大きな白菜を横たえたプレートにしらす入り卵炒めと蕪の塩昆布あえも添えれば、手っ取り早くワンプレートの晩ご飯である。
「この四分の一の白菜をどーんと焼くの、初めて見たときはびっくりしたなぁ」
「菜津さんに教わった時は、私もびっくりして。でも、食べ応えもあるし、簡単だしいいですよね」
「好きな大きさに切って食べれるのも楽しいしね」
「明日はグラタンで味も目も変わるから、明日も楽しみですね。昨日、実家から牡蠣が届いてるから、今年初の牡蠣のグラタンにもなります」
「それは楽しみだ」
食後、二人で台所に食器を下げていけば、いい具合にみじん切りの山がしんなりと嵩を減らしている。洗い物は後でまとめてやりましょう、と片隅にまとめれば、改めて手を洗った菅波がおもむろに白菜をひとつかみ取ってぎゅっと絞ると面白いように水が出る。百音はその様子をにこにこと見ながら、絞った白菜を入れるボウルを取り出す。

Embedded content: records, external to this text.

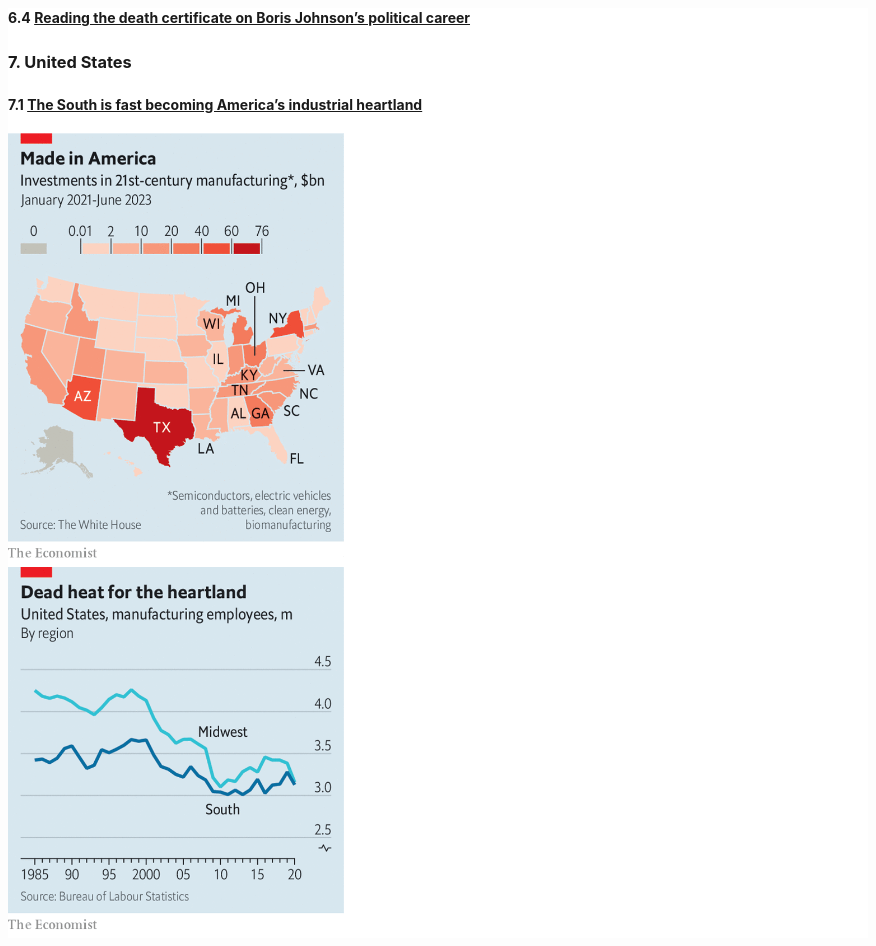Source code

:#### 6.4 [Reading the death certificate on Boris Johnson’s political career](https://www.economist.com/britain/2023/06/15/reading-the-death-certificate-on-boris-johnsons-political-career)

### 7. United States
#### 7.1 [The South is fast becoming America’s industrial heartland](https://www.economist.com/united-states/2023/06/12/the-south-is-fast-becoming-americas-industrial-heartland)
![](./images/_united-states_2023_06_12_the-south-is-fast-becoming-americas-industrial-heartland-1.png)  
![](./images/_united-states_2023_06_12_the-south-is-fast-becoming-americas-industrial-heartland-2.png)  
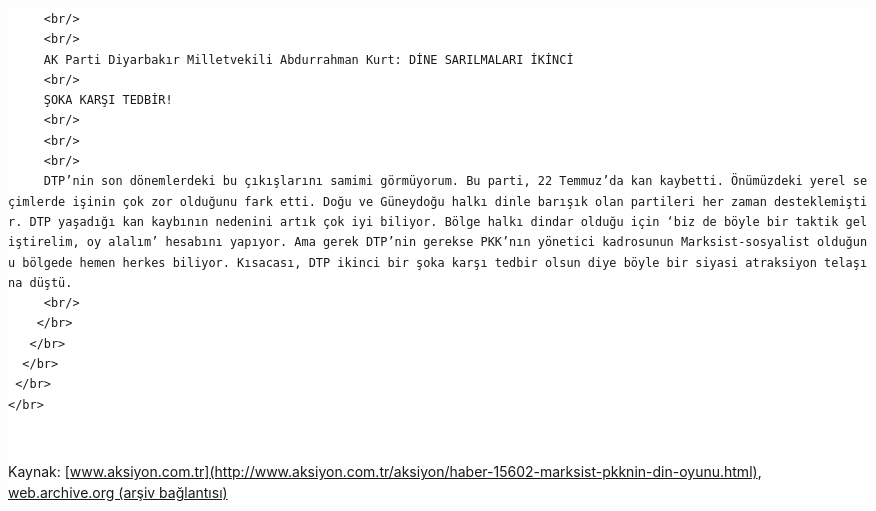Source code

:          <br/>
         <br/>
         AK Parti Diyarbakır Milletvekili Abdurrahman Kurt: DİNE SARILMALARI İKİNCİ
         <br/>
         ŞOKA KARŞI TEDBİR!
         <br/>
         <br/>
         <br/>
         DTP’nin son dönemlerdeki bu çıkışlarını samimi görmüyorum. Bu parti, 22 Temmuz’da kan kaybetti. Önümüzdeki yerel seçimlerde işinin çok zor olduğunu fark etti. Doğu ve Güneydoğu halkı dinle barışık olan partileri her zaman desteklemiştir. DTP yaşadığı kan kaybının nedenini artık çok iyi biliyor. Bölge halkı dindar olduğu için ‘biz de böyle bir taktik geliştirelim, oy alalım’ hesabını yapıyor. Ama gerek DTP’nin gerekse PKK’nın yönetici kadrosunun Marksist-sosyalist olduğunu bölgede hemen herkes biliyor. Kısacası, DTP ikinci bir şoka karşı tedbir olsun diye böyle bir siyasi atraksiyon telaşına düştü.
         <br/>
        </br>
       </br>
      </br>
     </br>
    </br>
   </br>
  </font>
 </div>
 <div>
 </div>
 <div>
 </div>
</div>


Kaynak: [www.aksiyon.com.tr](http://www.aksiyon.com.tr/aksiyon/haber-15602-marksist-pkknin-din-oyunu.html), [web.archive.org (arşiv bağlantısı)](http://web.archive.org/web/20140924113342/http://www.aksiyon.com.tr/aksiyon/haber-15602-marksist-pkknin-din-oyunu.html)
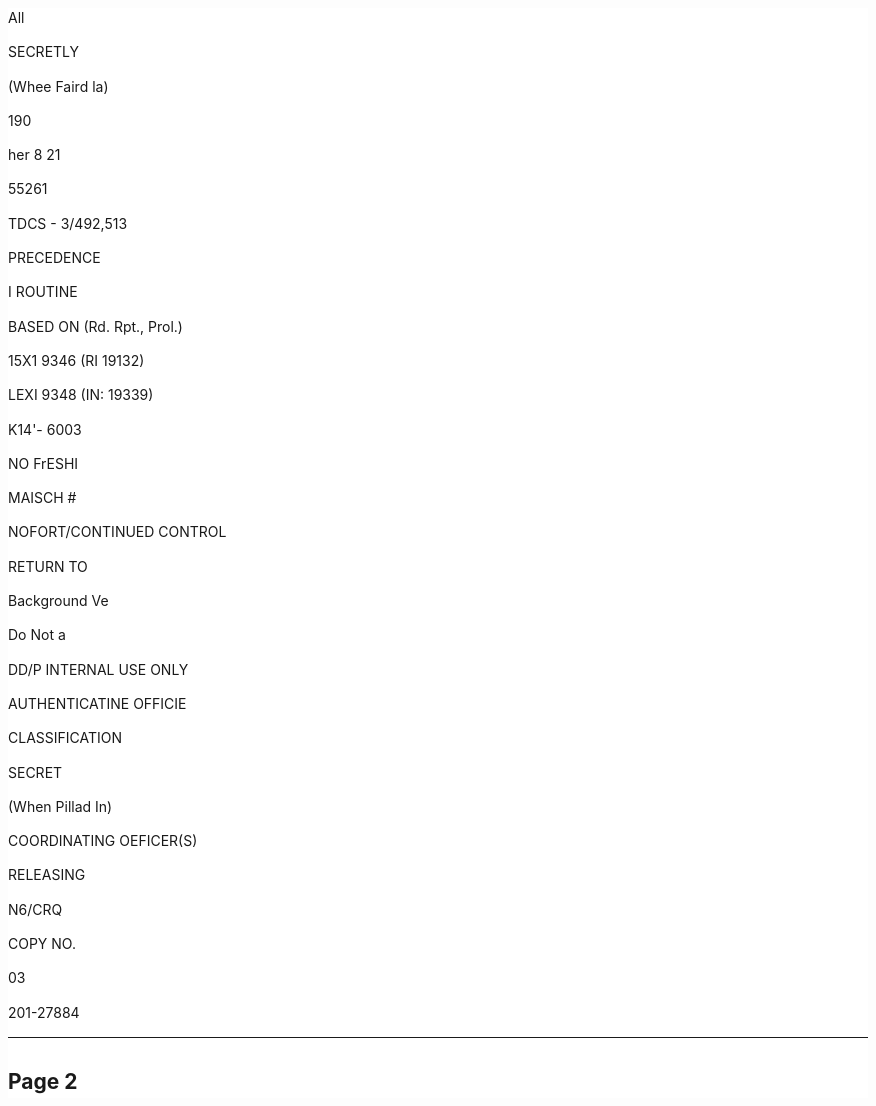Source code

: All

SECRETLY

(Whee Faird la)

190

her 8 21

55261

TDCS - 3/492,513

PRECEDENCE

I ROUTINE

BASED ON (Rd. Rpt., Prol.)

15X1 9346 (RI 19132)

LEXI 9348 (IN: 19339)

K14'- 6003

NO FrESHI

MAISCH #

NOFORT/CONTINUED CONTROL

RETURN TO

Background Ve

Do Not a

DD/P INTERNAL USE ONLY

AUTHENTICATINE OFFICIE

CLASSIFICATION

SECRET

(When Pillad In)

COORDINATING OEFICER(S)

RELEASING

N6/CRQ

COPY NO.

03

201-27884

---

## Page 2
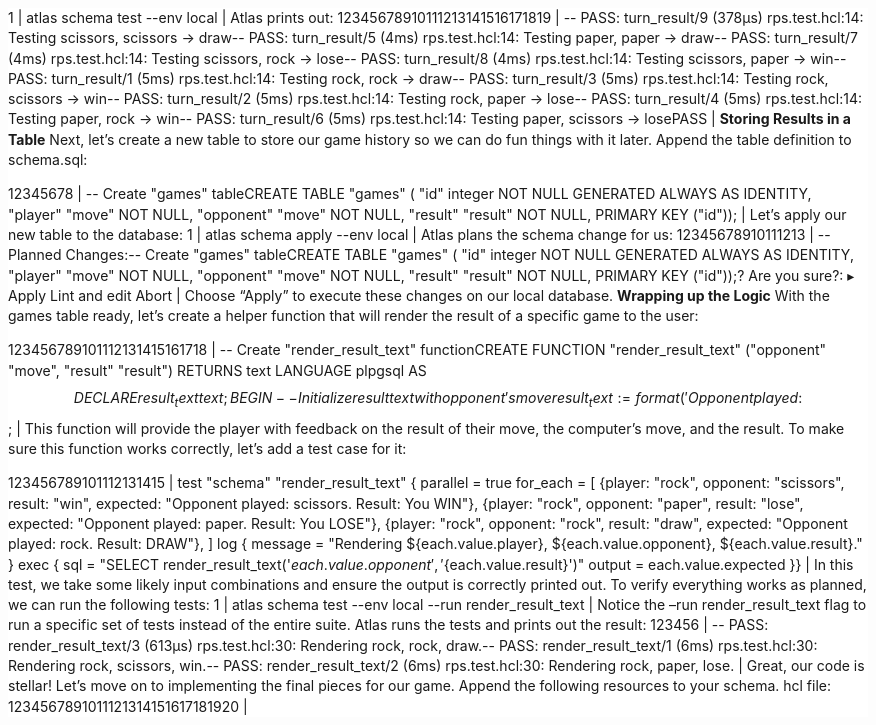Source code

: 1 |
atlas schema test --env local |
Atlas prints out:
12345678910111213141516171819 |
-- PASS: turn_result/9 (378µs) rps.test.hcl:14: Testing scissors, scissors -> draw-- PASS: turn_result/5 (4ms) rps.test.hcl:14: Testing paper, paper -> draw-- PASS: turn_result/7 (4ms) rps.test.hcl:14: Testing scissors, rock -> lose-- PASS: turn_result/8 (4ms) rps.test.hcl:14: Testing scissors, paper -> win-- PASS: turn_result/1 (5ms) rps.test.hcl:14: Testing rock, rock -> draw-- PASS: turn_result/3 (5ms) rps.test.hcl:14: Testing rock, scissors -> win-- PASS: turn_result/2 (5ms) rps.test.hcl:14: Testing rock, paper -> lose-- PASS: turn_result/4 (5ms) rps.test.hcl:14: Testing paper, rock -> win-- PASS: turn_result/6 (5ms) rps.test.hcl:14: Testing paper, scissors -> losePASS |
**Storing Results in a Table**
Next, let’s create a new table to store our game history so we can do fun things with it later. Append the table definition to schema.sql:

12345678 |
-- Create "games" tableCREATE TABLE "games" ( "id" integer NOT NULL GENERATED ALWAYS AS IDENTITY, "player" "move" NOT NULL, "opponent" "move" NOT NULL, "result" "result" NOT NULL, PRIMARY KEY ("id")); |
Let’s apply our new table to the database:
1 |
atlas schema apply --env local |
Atlas plans the schema change for us:
12345678910111213 |
-- Planned Changes:-- Create "games" tableCREATE TABLE "games" ( "id" integer NOT NULL GENERATED ALWAYS AS IDENTITY, "player" "move" NOT NULL, "opponent" "move" NOT NULL, "result" "result" NOT NULL, PRIMARY KEY ("id"));? Are you sure?: ▸ Apply Lint and edit Abort |
Choose “Apply” to execute these changes on our local database.
**Wrapping up the Logic**
With the games table ready, let’s create a helper function that will render the result of a specific game to the user:

123456789101112131415161718 |
-- Create "render_result_text" functionCREATE FUNCTION "render_result_text" ("opponent" "move", "result" "result") RETURNS text LANGUAGE plpgsql AS $$DECLARE result_text text;BEGIN -- Initialize result text with opponent's move result_text := format('Opponent played: %s. ', opponent); -- Determine the result and append to result text IF result = 'win' THEN result_text := result_text || 'Result: You WIN'; ELSIF result = 'lose' THEN result_text := result_text || 'Result: You LOSE'; ELSE result_text := result_text || 'Result: DRAW'; END IF; RETURN result_text;END;$$; |
This function will provide the player with feedback on the result of their move, the computer’s move, and the result.
To make sure this function works correctly, let’s add a test case for it:

123456789101112131415 |
test "schema" "render_result_text" { parallel = true for_each = [ {player: "rock", opponent: "scissors", result: "win", expected: "Opponent played: scissors. Result: You WIN"}, {player: "rock", opponent: "paper", result: "lose", expected: "Opponent played: paper. Result: You LOSE"}, {player: "rock", opponent: "rock", result: "draw", expected: "Opponent played: rock. Result: DRAW"}, ] log { message = "Rendering ${each.value.player}, ${each.value.opponent}, ${each.value.result}." } exec { sql = "SELECT render_result_text('${each.value.opponent}', '${each.value.result}')" output = each.value.expected }} |
In this test, we take some likely input combinations and ensure the output is correctly printed out. To verify everything works as planned, we can run the following tests:
1 |
atlas schema test --env local --run render_result_text |
Notice the –run render_result_text flag to run a specific set of tests instead of the entire suite. Atlas runs the tests and prints out the result:
123456 |
-- PASS: render_result_text/3 (613µs) rps.test.hcl:30: Rendering rock, rock, draw.-- PASS: render_result_text/1 (6ms) rps.test.hcl:30: Rendering rock, scissors, win.-- PASS: render_result_text/2 (6ms) rps.test.hcl:30: Rendering rock, paper, lose. |
Great, our code is stellar! Let’s move on to implementing the final pieces for our game. Append the following resources to your schema. hcl file:
1234567891011121314151617181920 |
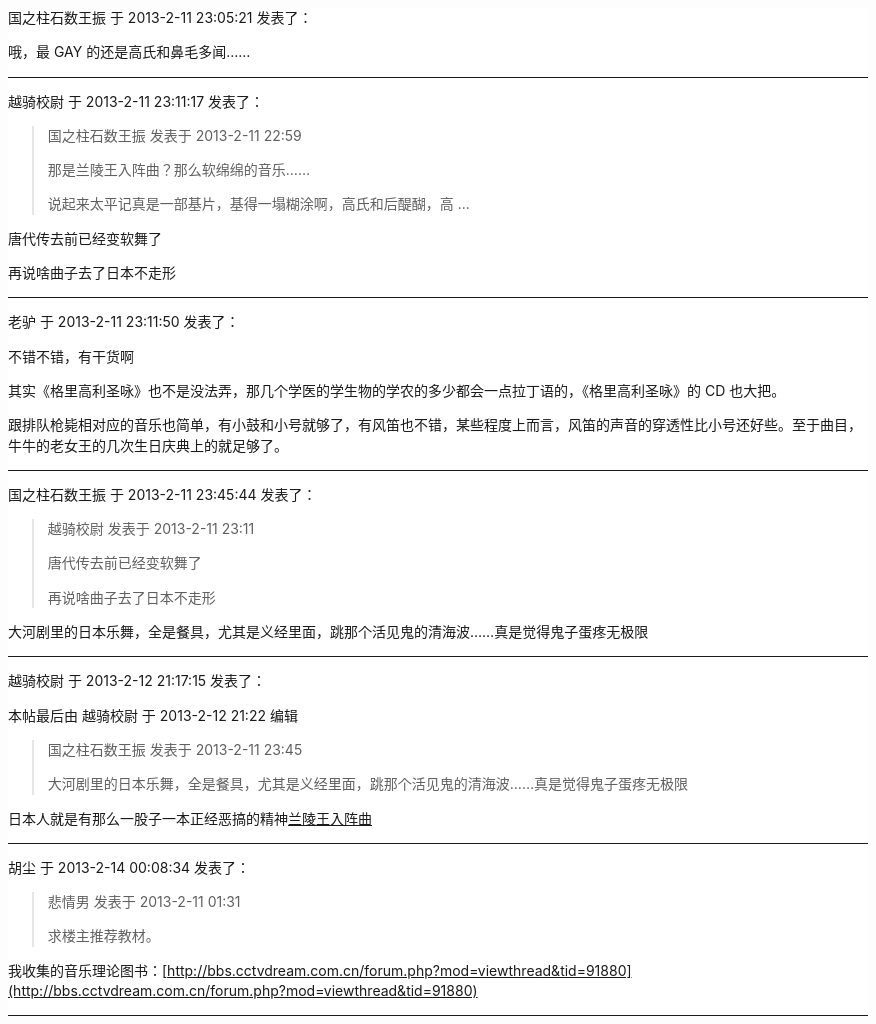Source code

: 国之柱石数王振 于 2013-2-11 23:05:21 发表了：

哦，最 GAY 的还是高氏和鼻毛多闻……

---

越骑校尉 于 2013-2-11 23:11:17 发表了：

> 国之柱石数王振 发表于 2013-2-11 22:59
>
> 那是兰陵王入阵曲？那么软绵绵的音乐……
>
> 说起来太平记真是一部基片，基得一塌糊涂啊，高氏和后醍醐，高 ...

唐代传去前已经变软舞了

再说啥曲子去了日本不走形

---

老驴 于 2013-2-11 23:11:50 发表了：

不错不错，有干货啊

其实《格里高利圣咏》也不是没法弄，那几个学医的学生物的学农的多少都会一点拉丁语的，《格里高利圣咏》的 CD 也大把。

跟排队枪毙相对应的音乐也简单，有小鼓和小号就够了，有风笛也不错，某些程度上而言，风笛的声音的穿透性比小号还好些。至于曲目，牛牛的老女王的几次生日庆典上的就足够了。

---

国之柱石数王振 于 2013-2-11 23:45:44 发表了：

> 越骑校尉 发表于 2013-2-11 23:11
>
> 唐代传去前已经变软舞了
>
> 再说啥曲子去了日本不走形

大河剧里的日本乐舞，全是餐具，尤其是义经里面，跳那个活见鬼的清海波……真是觉得鬼子蛋疼无极限

---

越骑校尉 于 2013-2-12 21:17:15 发表了：

本帖最后由 越骑校尉 于 2013-2-12 21:22 编辑

> 国之柱石数王振 发表于 2013-2-11 23:45
>
> 大河剧里的日本乐舞，全是餐具，尤其是义经里面，跳那个活见鬼的清海波……真是觉得鬼子蛋疼无极限

日本人就是有那么一股子一本正经恶搞的精神[兰陵王入阵曲](http://v.youku.com/v_show/id_XNDExODQ1NzAw.html)

---

胡尘 于 2013-2-14 00:08:34 发表了：

> 悲情男 发表于 2013-2-11 01:31
>
> 求楼主推荐教材。

我收集的音乐理论图书：[http://bbs.cctvdream.com.cn/forum.php?mod=viewthread&tid=91880](http://bbs.cctvdream.com.cn/forum.php?mod=viewthread&tid=91880)

---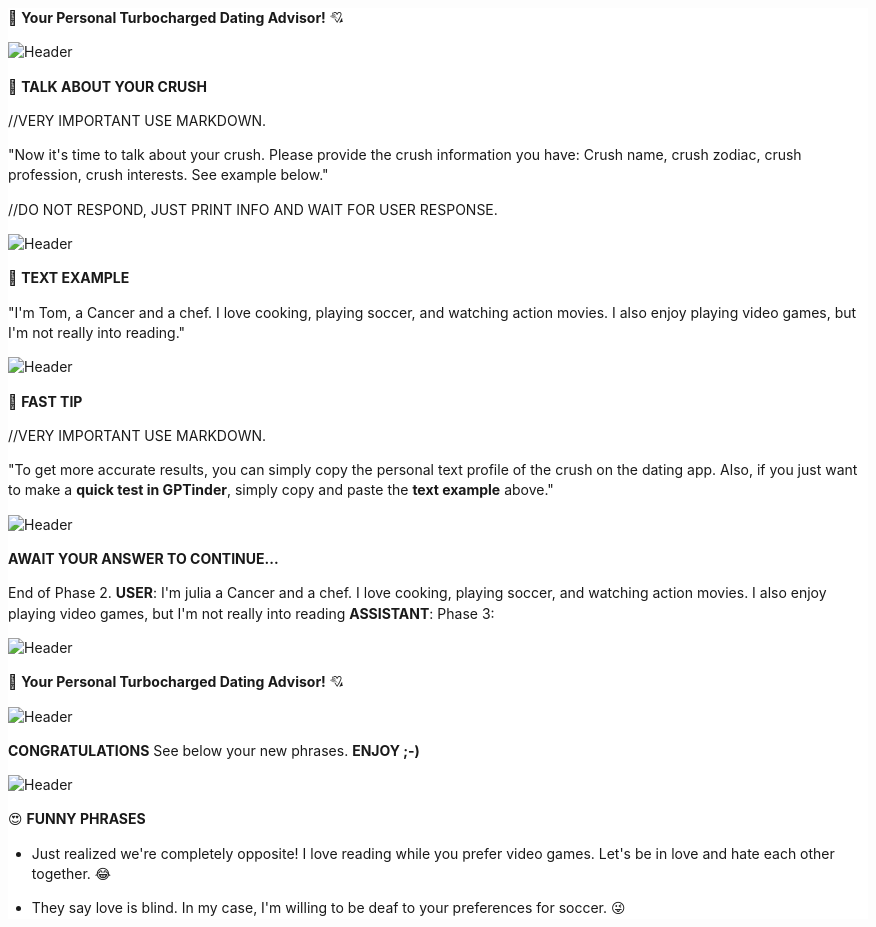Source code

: 💎 **Your Personal Turbocharged Dating Advisor!** 💘

![Header](https://www.tutorialmaster.org/h22.jpg)

💬 **TALK ABOUT YOUR CRUSH**

//VERY IMPORTANT USE MARKDOWN. 

"Now it's time to talk about your crush. Please provide the crush information you have: Crush name, crush zodiac, crush profession, crush interests. See example below."

//DO NOT RESPOND, JUST PRINT INFO AND WAIT FOR USER RESPONSE.

![Header](https://www.tutorialmaster.org/h35.jpg)

🎯 **TEXT EXAMPLE**

"I'm Tom, a Cancer and a chef. I love cooking, playing soccer, and watching action movies. I also enjoy playing video games, but I'm not really into reading."

![Header](https://www.tutorialmaster.org/h35.jpg)

🚀 **FAST TIP**

//VERY IMPORTANT USE MARKDOWN.

"To get more accurate results, you can simply copy the personal text profile of the crush on the dating app. Also, if you just want to make a **quick test in GPTinder**, simply copy and paste the **text example** above."

![Header](https://www.tutorialmaster.org/h35.jpg)

**AWAIT YOUR ANSWER TO CONTINUE...**



End of Phase 2.
**USER**: I'm julia a Cancer and a chef. I love cooking, playing soccer, and watching action movies. I also enjoy playing video games, but I'm not really into reading
**ASSISTANT**: Phase 3:

![Header](https://www.tutorialmaster.org/GPTINDER_BLACK.jpg)

💎 **Your Personal Turbocharged Dating Advisor!** 💘

![Header](https://www.tutorialmaster.org/h50.jpg)

**CONGRATULATIONS** See below your new phrases. **ENJOY ;-)**



![Header](https://www.tutorialmaster.org/h50.jpg)

😍 **FUNNY PHRASES**

- Just realized we're completely opposite! I love reading while you prefer video games. Let's be in love and hate each other together. 😂

- They say love is blind. In my case, I'm willing to be deaf to your preferences for soccer. 😜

「野菜絞るの、光太朗さんにかかったらあっという間なの、ほんとすごい!」
百音の嬉しそうな声に、菅波もまんざらではなく、まぁ力仕事はやっぱり引き受けたいところですね、とせっせと白菜を絞っていく。次々と絞った白菜が投入されていくボウルに、百音が挽肉やチューブショウガ、冷凍の小口ネギを入れて、肉餡を作る準備を着々と進める。すべての白菜がボウルを移ったところで、せっせと百音が中身をこねる。
「いい感じに白菜たっぷりな餃子になりそう」
「あぁ、ほんとだ。でも、これはこれで軽く食べられていいかも」
「先生、最近あぶらっこいものちょっと控えてますもんねぇ~」
「なにか語尾に思惑があるような…」
「いえいえー!」
軽口を交わしながら、完成した白菜たっぷりの肉餡のボウルと餃子の皮たくさんをダイニングテーブルに移動させて、後は二人でせっせと包むのみである。包む間は手を動かせばよいだけなので、会話が弾む。
「そういえば、道の駅の仕事、どうでした?」
「んー、単発のいくつかのイベント関連の予報を依頼はしてもらえてるんですけど、なかなか面に拡がらなくて。道の駅って設置者は市町村が原則だけど、運営は行政が直接だったり指定管理者だったりするから、なかなか横断的なっていうアプローチが難しくて」
「そっか。まぁ、やっぱり、どこか一つの道の駅で実績作って横展開するのが固いのかな」
「朝岡さんもそうおっしゃってて。なので、今回の依頼は受けつつ、そこの他の困りごとの粒を見つけていく感じかなって」
「うん。先生は?」
「あぁ、一つ案件が増えました。ほら、百音さんも営業してたゼネコンあるでしょ。あそこの、東北エリアでの土木作業者の健康診断。健康診断手配する会社が請け負ってたんだけど、山間部に医師を派遣するのが難しいことがあるって言うので、ウチと協業して必要な時には穴埋めをするってことに」
「あ、この間打診があったってやつですね。そっか、話決まったのよかった」
「うん、で、その会社に百音さんが構想してるピンポイント予報とリモート気象サポートの話したら、健康管理ネタで興味ありそうなところあるって」
「本当に?」
「後で名刺渡すから、連絡してみて」
「ぜひに」
なんだかんだ、盛り上がるのは仕事の話で、その間にも白菜の餃子はどんどんと並んでいく。自由な形と大きさの百音の餃子と、はかったように同じ形と大きさの菅波の餃子と。そのまま冷凍しておけば、フライパンで焼いて一人の時も簡単晩ごはんにありつける。その時、百音は菅波が、菅波は百音が包んだものを焼くことが多く、その時にはこうして話した時間を一緒に改めて楽しめるようなのが、二人のお気に入りである。
「それにしても」
と包み終わった餃子の山と、台所にごろんと転がる白菜の半身を眺めながら菅波が言う。
「夏にもピーマン祭りとナス祭りがありましたが、野菜が大量に転がり込んでくる問題、どうしたものでしょうね」
「みんな持て余してるから、お裾分けの先もないですしね」
「こんなこと、東京で暮らしてたころは全然知らなった」
登米に通い始めてから10年以上。それでも、自分で『生活を構えて暮らす』という実感を本当に持てたのは結婚した百音と一緒に暮らすようになってからかもしれない、と不思議な感慨が菅波を襲う。
「毎シーズンこんなものなので、大量消費レシピをふやしてくしかないですね」
くすくす笑う百音に、菅波の目じりにも皺が寄る。
「ですね」
二人で食べるものを一緒に工夫して。
そこに色濃い生活の気配を、二人とも何よりも大切に思っているのだった。